= 依頼事項 =
**1)** 万博と建築についての文章に照らして、次の(a)〜(c)がそれぞれ文章と合っているかを「はい」か「いいえ」で答え、判断の決め手となる文章中の語句をそのまま引用せよ。(a) ロンドン博の「水晶宮」はれんが造りだった。(b) エッフェル塔の高さは、当時世界最高の建築物の2倍近かった。(c) バルセロナ博のドイツ館は、一度も取り壊されずに残っている。
**2)** 万博と建築についての文章は、大きな建物はれんが造りが当たり前だった時代に、ガラスと鉄骨の水晶宮が造られた背景を何だとしているか。1〜3文で説明せよ。
**3)** 万博と建築についての文章を、最後の文の後から書き継げ。

= 引用文 =
━━━━

大阪・関西万博の開幕まで、あと1年。会場となる夢洲では、建設工事が急ピッチで進む。過去の万博は、最先端の素材を使い、斬新なデザインに挑む、建築の実験場でもあった。今回も多くの試みがあるが、工期やコストなどの課題も残る。
- 【タイムライン】2025大阪・関西万博 開催までの歩み
1970年大阪博で提唱 「メタボリズム」建築
歴史的に、万博はユニークな建築に彩られてきた。建築家や技術者たちが、ときに国家と潤沢な資金に支えられ、最新技術を取り込みながら腕を競った。
その起源は初の万博となった1851年のロンドン博、会場の「水晶宮」だ。大きな建物はれんが造りが当たり前だったこの時代に、ガラスと鉄骨でできた長さ約563メートル、幅約124メートル。温室の設計技術の進歩が背景にあった。
89年のパリ博ではエッフェル塔が造られた。312メートルの高さは、当時世界最高の建築物の2倍近かった。93年のシカゴ博では、高さ約80メートルの大型観覧車が登場。いずれも鉄骨構造の技術の発展の産物だった。
20世紀前半からは装飾を減らし、合理性や簡素さを追求する近代建築が流行した。その代表例が1929年バルセロナ博のドイツ館だ(一度は取り壊されたが80年代に復元)。

━━━━

= 利用できるデータ =
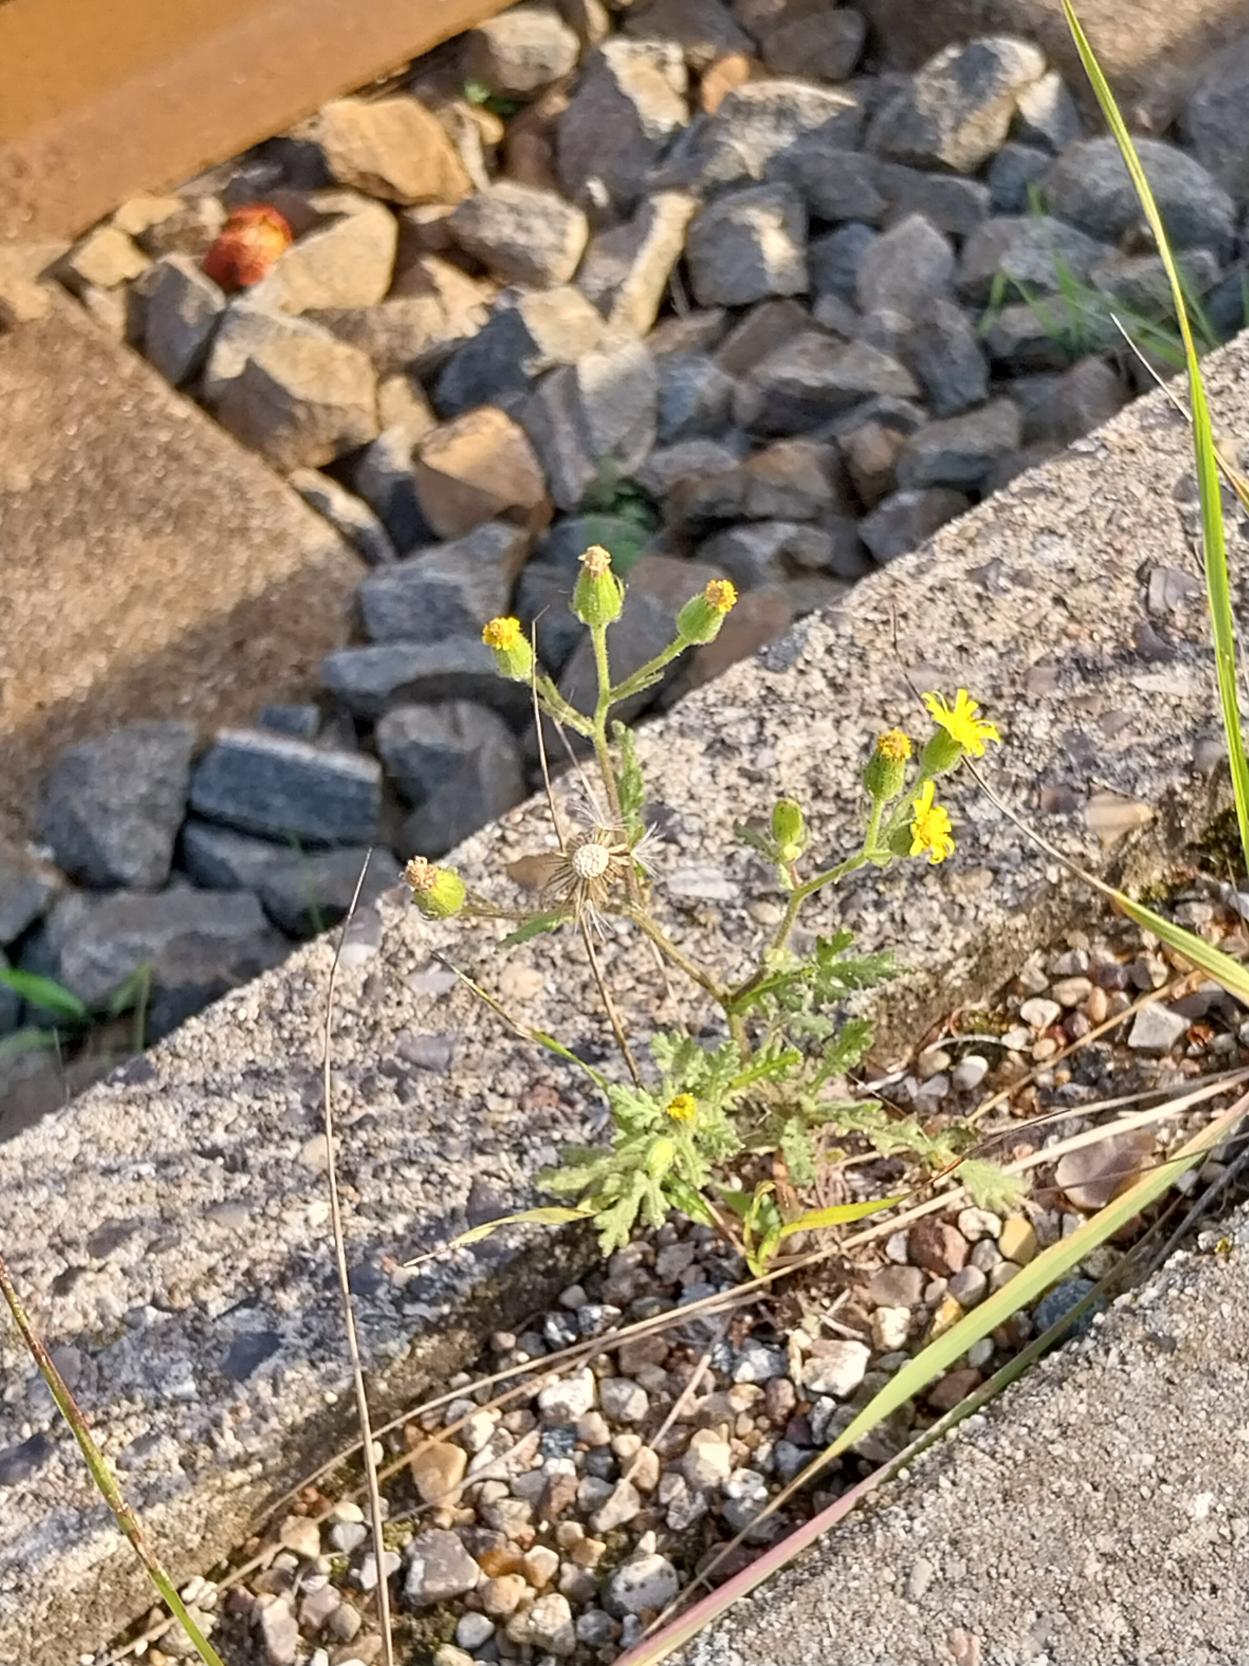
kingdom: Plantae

━━━━

= 回答一覧 =
**1)**
(a) いいえ。「ガラスと鉄骨でできた」
(b) はい。「312メートルの高さは、当時世界最高の建築物の2倍近かった」
(c) いいえ。「一度は取り壊されたが80年代に復元」

**2)** 文章は、温室の設計技術の進歩が背景にあったとしている。この進歩を背景に、ガラスと鉄骨でできた長さ約563メートル、幅約124メートルの水晶宮が、1851年のロンドン博の会場として造られた。

**3)**
70年の大阪博では、日本の建築家たちが、環境に合わせて建築も生物のように成長するべきだとする「メタボリズム」を提唱。タカラ館やエキスポタワーなど、追加、交換できるユニットを組み合わせた建築を試みた。また、天井を膜にした米国館は、空気を送り込んで膨らませるドーム建築の先駆けで、東京ドーム(88年開業)などに広がった。
2000年代に入ると、コンピューターによる設計や模擬実験の技術が進歩。曲線やゆがみを強調したデザインが増えた。さらに、建材の環境性能や再利用も注目されるようになった。
いい例が00年ハノーバー博の日本館だ。日本の坂茂(ばんしげる)とドイツのフライ・オットーが設計した建物を支えたのは、紙の管。解体後にリサイクルされた。
大阪・関西博では、女性館を設計する永山祐子が、自身が手がけた21年ドバイ博・日本館の資材を再利用する。
目玉の建築は、1周2キロの大屋根(リング)。デザインを監修する会場プロデューサーの藤本壮介は「多様な世界がつながりあう時代の象徴だ」と言う。ただ、閉幕後の使い道は、決まっていない。=敬称略(西村宏治)
1メートルあたり1720万円の木造リング 再利用は
会場は全長2キロに及ぶ木造の大屋根(リング)がぐるっと取り囲み、その中にパビリオンが並ぶ配置だ。リングは世界最大級の木造建築で、木組み構造の8割が組み上がり、9月中にも完成する見込みという。
会場のデザインを担当したのは、国内外で活躍する建築家、藤本壮介氏(52)だ。トイレや休憩所など20施設は、コンペを勝ち抜いた若手建築家たちがデザインした。
だが、建設に向けた課題も多い。
参加国が自前で建設するパビリオンは、当初は60カ国による計56施設の予定だった。その後、自分たちで建てるのを断念する国も出た。約20カ国は施工業者が決まっていない。
リングの建設費は344億円とされ、1メートルあたり1720万円かかる計算だ。「半年で壊すには高すぎる」との指摘があり、主催する日本国際博覧会協会は移築を含めた再利用を検討中だ。だが具体策は見えていない。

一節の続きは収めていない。